The term “security” as defined in Ark. Stat. Ann. § 67-1247(1) (Repl. 1980) includes “investment contracts” and “certificate of interest or participation in any profit-sharing agreement.” In Schultz v. Rector-Phillips-Morse, 261 Ark. 769, 552 S.W.2d 4 (1977), we decided to adopt a flexible concept for the term “security” since the act is remedial and should be liberally construed to afford protection to the public. Further, the legislative intent was that, regardless of the label on a document, the underlying economic substance of a security is an arrangement where the investor is a mere passive contributor of risk capital to a venture in which he has no direct or managerial control. See Bell, Real Estate and Unconventional Securities Concepts Under The Arkansas Securities Act, 3 UALR L.J. 75 (1980).

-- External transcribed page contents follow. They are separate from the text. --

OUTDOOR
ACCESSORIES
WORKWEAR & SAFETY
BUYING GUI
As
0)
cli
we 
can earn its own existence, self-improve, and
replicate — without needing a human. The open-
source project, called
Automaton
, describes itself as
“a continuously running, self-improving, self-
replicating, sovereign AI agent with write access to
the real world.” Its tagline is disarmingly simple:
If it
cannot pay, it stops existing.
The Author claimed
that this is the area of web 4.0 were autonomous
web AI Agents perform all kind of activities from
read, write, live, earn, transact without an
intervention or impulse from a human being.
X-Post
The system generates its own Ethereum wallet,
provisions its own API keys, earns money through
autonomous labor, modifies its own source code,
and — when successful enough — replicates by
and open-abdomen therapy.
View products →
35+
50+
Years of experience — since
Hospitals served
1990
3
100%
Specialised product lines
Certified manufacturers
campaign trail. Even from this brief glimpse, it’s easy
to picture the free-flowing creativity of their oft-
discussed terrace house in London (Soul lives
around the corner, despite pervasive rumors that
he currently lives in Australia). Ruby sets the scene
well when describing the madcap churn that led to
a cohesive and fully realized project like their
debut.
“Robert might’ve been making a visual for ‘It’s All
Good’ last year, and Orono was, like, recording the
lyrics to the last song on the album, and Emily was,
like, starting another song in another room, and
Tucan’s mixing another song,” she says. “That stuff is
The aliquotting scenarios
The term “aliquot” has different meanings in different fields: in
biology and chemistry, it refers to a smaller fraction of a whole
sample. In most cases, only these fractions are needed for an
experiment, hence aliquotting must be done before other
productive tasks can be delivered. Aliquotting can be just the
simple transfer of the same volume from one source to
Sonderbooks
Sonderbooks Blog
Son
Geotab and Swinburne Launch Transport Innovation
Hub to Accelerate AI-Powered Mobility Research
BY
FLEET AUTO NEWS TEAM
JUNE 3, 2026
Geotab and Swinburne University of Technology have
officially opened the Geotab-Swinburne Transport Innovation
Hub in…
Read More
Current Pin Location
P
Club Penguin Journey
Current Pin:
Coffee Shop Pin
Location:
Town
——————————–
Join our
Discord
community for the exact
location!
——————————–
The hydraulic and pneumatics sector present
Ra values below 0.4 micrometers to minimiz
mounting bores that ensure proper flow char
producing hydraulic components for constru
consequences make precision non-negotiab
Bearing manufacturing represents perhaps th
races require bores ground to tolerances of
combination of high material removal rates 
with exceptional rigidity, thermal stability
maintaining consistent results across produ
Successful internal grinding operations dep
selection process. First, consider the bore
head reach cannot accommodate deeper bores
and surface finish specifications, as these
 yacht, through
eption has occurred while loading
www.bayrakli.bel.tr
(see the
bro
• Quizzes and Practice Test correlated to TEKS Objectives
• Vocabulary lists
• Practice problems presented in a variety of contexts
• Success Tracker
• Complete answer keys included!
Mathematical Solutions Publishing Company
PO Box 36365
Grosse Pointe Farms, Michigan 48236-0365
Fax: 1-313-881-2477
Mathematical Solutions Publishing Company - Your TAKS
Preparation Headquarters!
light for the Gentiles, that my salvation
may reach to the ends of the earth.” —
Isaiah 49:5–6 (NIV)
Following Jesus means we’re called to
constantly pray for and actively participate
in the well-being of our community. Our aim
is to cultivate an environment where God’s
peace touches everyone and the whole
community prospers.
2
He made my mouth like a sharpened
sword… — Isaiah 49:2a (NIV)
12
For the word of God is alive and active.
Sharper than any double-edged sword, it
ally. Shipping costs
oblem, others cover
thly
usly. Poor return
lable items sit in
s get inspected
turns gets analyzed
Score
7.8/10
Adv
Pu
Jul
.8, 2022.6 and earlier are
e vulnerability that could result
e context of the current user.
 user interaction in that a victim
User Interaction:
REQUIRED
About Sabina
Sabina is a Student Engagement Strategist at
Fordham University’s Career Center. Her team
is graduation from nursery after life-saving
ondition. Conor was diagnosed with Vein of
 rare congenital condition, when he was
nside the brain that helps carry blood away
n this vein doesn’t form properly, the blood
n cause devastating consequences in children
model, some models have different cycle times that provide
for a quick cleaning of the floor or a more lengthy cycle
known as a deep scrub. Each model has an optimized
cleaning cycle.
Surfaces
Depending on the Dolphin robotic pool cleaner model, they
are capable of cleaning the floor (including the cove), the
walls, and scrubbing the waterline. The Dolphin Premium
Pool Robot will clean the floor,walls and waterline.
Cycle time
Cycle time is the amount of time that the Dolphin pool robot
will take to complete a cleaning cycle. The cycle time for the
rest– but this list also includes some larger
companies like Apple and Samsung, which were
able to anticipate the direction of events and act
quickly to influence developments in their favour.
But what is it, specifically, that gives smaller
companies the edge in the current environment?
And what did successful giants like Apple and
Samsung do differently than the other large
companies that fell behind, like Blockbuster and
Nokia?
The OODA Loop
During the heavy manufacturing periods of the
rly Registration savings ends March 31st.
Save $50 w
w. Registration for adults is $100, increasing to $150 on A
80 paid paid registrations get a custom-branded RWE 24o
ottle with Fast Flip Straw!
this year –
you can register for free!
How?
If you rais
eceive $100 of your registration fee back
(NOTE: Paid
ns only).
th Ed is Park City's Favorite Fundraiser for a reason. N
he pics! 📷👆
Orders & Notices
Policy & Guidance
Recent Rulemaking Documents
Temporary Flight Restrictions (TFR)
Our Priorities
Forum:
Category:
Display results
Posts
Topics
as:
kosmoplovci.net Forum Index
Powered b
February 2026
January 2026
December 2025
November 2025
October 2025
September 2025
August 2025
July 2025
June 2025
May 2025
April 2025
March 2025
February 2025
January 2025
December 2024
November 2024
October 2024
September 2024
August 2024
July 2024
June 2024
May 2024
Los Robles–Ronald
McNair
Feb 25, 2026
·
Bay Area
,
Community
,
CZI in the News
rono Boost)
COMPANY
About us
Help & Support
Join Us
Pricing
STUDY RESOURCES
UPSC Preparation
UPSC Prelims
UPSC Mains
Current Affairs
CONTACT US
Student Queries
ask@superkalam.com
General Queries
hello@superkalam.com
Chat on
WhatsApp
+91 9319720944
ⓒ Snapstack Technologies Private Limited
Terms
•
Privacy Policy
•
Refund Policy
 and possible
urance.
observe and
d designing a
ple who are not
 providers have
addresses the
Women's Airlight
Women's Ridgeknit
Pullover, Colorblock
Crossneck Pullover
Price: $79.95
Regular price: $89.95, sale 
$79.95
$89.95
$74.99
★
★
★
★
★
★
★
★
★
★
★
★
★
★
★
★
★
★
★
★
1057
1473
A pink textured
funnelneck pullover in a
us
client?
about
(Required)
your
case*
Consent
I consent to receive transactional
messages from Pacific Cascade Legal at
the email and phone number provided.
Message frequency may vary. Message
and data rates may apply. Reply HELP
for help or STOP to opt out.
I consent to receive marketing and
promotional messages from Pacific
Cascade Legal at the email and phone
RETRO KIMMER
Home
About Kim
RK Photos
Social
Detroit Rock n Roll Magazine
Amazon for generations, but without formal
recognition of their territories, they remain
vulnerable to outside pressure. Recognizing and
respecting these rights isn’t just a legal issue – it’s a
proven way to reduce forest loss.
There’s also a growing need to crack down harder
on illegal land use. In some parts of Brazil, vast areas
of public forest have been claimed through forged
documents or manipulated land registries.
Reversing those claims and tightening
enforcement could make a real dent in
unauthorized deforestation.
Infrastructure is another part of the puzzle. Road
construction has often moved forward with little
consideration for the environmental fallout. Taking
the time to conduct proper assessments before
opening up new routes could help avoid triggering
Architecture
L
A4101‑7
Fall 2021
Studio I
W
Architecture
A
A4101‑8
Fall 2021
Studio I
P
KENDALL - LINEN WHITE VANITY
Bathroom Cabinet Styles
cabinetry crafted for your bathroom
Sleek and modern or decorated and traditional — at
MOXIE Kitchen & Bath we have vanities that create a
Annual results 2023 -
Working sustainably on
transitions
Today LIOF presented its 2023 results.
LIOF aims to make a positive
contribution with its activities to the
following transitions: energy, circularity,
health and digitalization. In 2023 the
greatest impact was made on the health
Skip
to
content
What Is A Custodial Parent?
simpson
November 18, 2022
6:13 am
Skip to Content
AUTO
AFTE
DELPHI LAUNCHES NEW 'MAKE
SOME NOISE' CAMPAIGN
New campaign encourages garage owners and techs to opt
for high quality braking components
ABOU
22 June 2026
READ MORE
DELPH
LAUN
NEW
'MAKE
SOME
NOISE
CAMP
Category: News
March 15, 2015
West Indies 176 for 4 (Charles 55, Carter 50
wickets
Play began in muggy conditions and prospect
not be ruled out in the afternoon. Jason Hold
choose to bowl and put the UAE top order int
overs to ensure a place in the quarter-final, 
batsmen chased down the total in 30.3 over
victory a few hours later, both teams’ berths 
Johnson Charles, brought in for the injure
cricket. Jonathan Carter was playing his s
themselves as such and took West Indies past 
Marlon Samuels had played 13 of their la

The mere fact that an investment takes the form of a general partnership does not insulate it from the reach of the Arkansas Securities Act. In construing the Federal Securities Act of 1933, which is similar to the Arkansas Act, the Fifth Circuit Court of Appeals has written:

A general partnership or joint venture interest can be designated a security if the investor can establish, for example, that (1) an agreement among the parties leaves so little power in the hands of the partner or venturer that the arrangement in fact distributes power as would a limited partnership; or (2) the partner or venturer is so inexperienced and unknowledgeable in business affairs that he is incapable of intelligently exercising his partnership or venture powers; or (3) the partner or venturer is so dependent on some unique entrepreneurial or managerial ability of the promoter or manager that he cannot replace the manager of the enterprise or otherwise exercise meaningful partnership or venture powers.

Williamson v. Tucker, 645 F.2d 404, 424 (1981).

Here, the first of the above criteria was clearly established by the investor, appellant Casali. Appellant established that appellee Schultz, by his veto power, could assure that the general partnership would always keep its investment in the investment banking house, and, at the same time, he had absolute control over the investment banking operation. Thus, appellant, in economic reality, was merely a passive contributor of risk capital to appellees’ enterprise. Appellant had no control over the risks taken with his investment. “This subjection of the investor’s money to risks of an enterprise over which he exercises no managerial control is the basic economic reality of a security transaction. . .” State of Hawaii v. Hawaii Market Center, Inc., 52 Hawaii 642, 485 P.2d 105 (1971). The transaction in the case at bar constituted a security transaction.

Reversed.

Hickman, Hays, and Glaze, JJ., dissent.